Friday, March 02, 2012
Bite Your Tongue
This post was suggested by a Dolly Grip buddy of mine from Texas. He had worked with a relatively green operator, who, when he made a suggestion, would disregard it it, and say, "I'm the operator, you're the Dolly Grip." There was a time, in the not-too distant past, when I would have probably not taken something like that sitting down. My reaction to a situation like this, however, is directly proportional to my financial situation. As a new (and old) father with a new mortgage, I find that I'm suddenly much more agreeable and willing to let such comments slide right off me. Although I've never had a situation arise like this with an operator, I have with a DP. While I'm a firm believer in knowing where you stand in the whole pyramid structure of the film crew, I also am not very good at being treated like a tool rather than a technician (see previous post). There are times when you just have to bite your tongue. Dealing with an inexperienced or attitude challenged camera operator can be trying, and sooner or later you will reach a point of saying, "Enough's enough." One thing I won't be is verbally abused. I may take it for a while, but sooner or later it's going to boil over. A good camera operator knows to rely on his Dolly Grip. The operators I work with regularly know that I can help them if they'll let me. They may not take my suggestions, but they always listen and are usually willing to try them. An operator who casually dismisses his Dolly Grip and has the attitude of Operator> Dolly Grip is unknowingly letting his inexperience show. Still, if you need the job, taking a deep breath and telling yourself it's only temporary is necessary. The older I get (and more in debt), the less hotheaded I am. So maybe biting your tongue is also a by-product of maturity. I recently watched a short film on Dicky Deats, a legendary Key Grip who recently passed. He said that his favorite part of filmmaking was being part of the process. Being relied on to solve a problem gave him the greatest joy. That's all any of us want, especially as Dolly Grips. Part of that process involves knowing when to bite your tongue.
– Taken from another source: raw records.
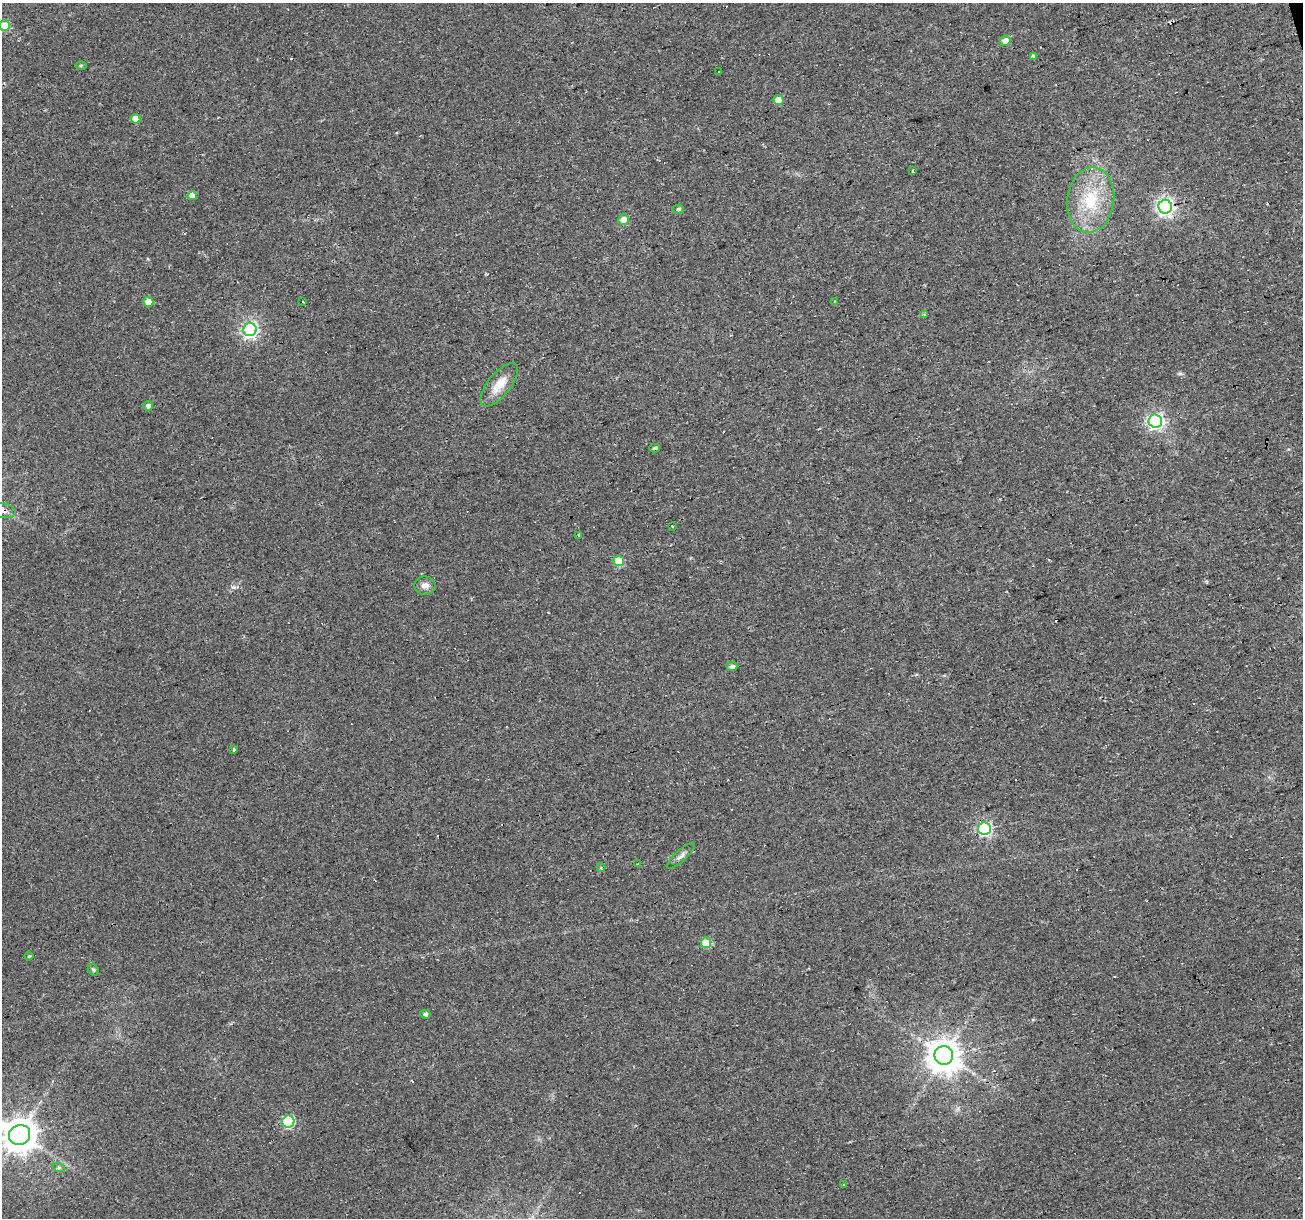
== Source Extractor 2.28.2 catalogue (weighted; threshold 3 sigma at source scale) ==
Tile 10 of 4 x 4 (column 2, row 3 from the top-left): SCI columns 1302-2602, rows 1264-2479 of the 5204 x 5007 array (HDU 1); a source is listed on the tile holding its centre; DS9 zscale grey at full resolution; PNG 1305 x 1220 px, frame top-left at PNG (2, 3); each listed source drawn as its Kron ellipse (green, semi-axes under 4 px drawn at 4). Shown black and unused: <1% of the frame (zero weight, under 2 of 3 exposures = <1% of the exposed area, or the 3 px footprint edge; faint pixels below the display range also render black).
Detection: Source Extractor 2.28.2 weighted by HDU 2 'WHT'; one run over the whole footprint, this tile lists its part. Background 0.0333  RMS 0.0067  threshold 0.0302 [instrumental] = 3 sigma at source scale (4.5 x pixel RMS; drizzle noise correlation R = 1.50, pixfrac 1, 0.0396/0.0396 arcsec/px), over >= 5 px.
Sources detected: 54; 12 cosmic-ray / hot-pixel residue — neither listed nor drawn; the other 42 listed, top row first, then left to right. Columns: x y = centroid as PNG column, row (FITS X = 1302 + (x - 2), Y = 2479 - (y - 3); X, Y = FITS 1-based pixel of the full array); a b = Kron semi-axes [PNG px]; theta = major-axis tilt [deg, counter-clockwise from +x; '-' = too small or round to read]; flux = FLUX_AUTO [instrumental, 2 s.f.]
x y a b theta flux
5 26 5 5 - 19
1005 41 5 5 - 7
1033 57 4 3 - 6.5
81 65 5 4 - 0.87
719 72 3 3 - 2.3
779 100 5 5 - 10
135 119 5 5 - 7.9
913 171 3 3 - 5.5
192 196 5 4 - 7.6
1090 200 33 23 82 36
1165 207 7 6 - 240
678 209 5 4 - 1.2
624 220 5 5 - 9.9
834 301 3 3 - 1.4
148 302 5 5 - 10
303 302 2 2 - 0.72
925 315 4 3 - 1.2
250 330 6 6 - 200
499 385 26 11 51 11
148 406 5 5 - 2.3
1155 421 7 6 - 200
654 448 5 4 - 1.3
3 511 13 7 -9 4
672 527 3 3 - 3.6
578 535 3 3 - 2
619 561 5 5 - 19
425 586 11 9 -6 3.9
732 667 5 4 - 2.4
234 749 3 3 - 2.8
984 829 6 6 - 120
681 856 18 5 42 3
638 864 4 3 - 0.57
601 868 4 3 - 0.79
706 943 5 5 - 25
29 956 4 4 - 0.84
93 970 6 5 - 1.2
425 1014 5 4 - 1.8
944 1055 9 9 - 1400
288 1122 6 6 - 69
19 1135 11 10 - 1400
59 1168 6 4 -18 1.3
844 1185 4 3 - 3.8
Overlapping masked pixels (flux is a lower limit): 4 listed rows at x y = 5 26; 1165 207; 250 330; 3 511
Isophote crosses this tile's border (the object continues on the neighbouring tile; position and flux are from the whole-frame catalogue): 3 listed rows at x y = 5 26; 3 511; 19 1135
Solving problems is what this business is about. For all the blather about Hollywood (and beyond) being a "factory," every show is a custom-made project requiring the entire crew to solve a host of problems all day, every day. To take any member of that crew out of the problem-solving loop -- particularly one as crucial as the dolly grip -- is idiotic.ReplyDelete
Unfortunately, there's no shortage of idiots in this world.
Sorry to hear about Dicky. He keyed a few jobs I did in the 80's and 90's, and he was a good one.
Question: what's the title of that short film? I'd like to see it.
Well said D,ReplyDelete
There's no shortage of fools and arrogant people in this business.
I'd rather have (if I had to choose) a fool over someone arrogant in the operators seat. It can make a movie feel like a lifetime.
There is nothing like having children to teach you patience on set :-)
The various mortgages are all reminders about why you need to keep working.
Shame about Dicky ... I never worked with him, but I did work with his son Shannon recently. He was Best Boy on a movie that I Keyed.
Great guy, and a real gentleman and professional.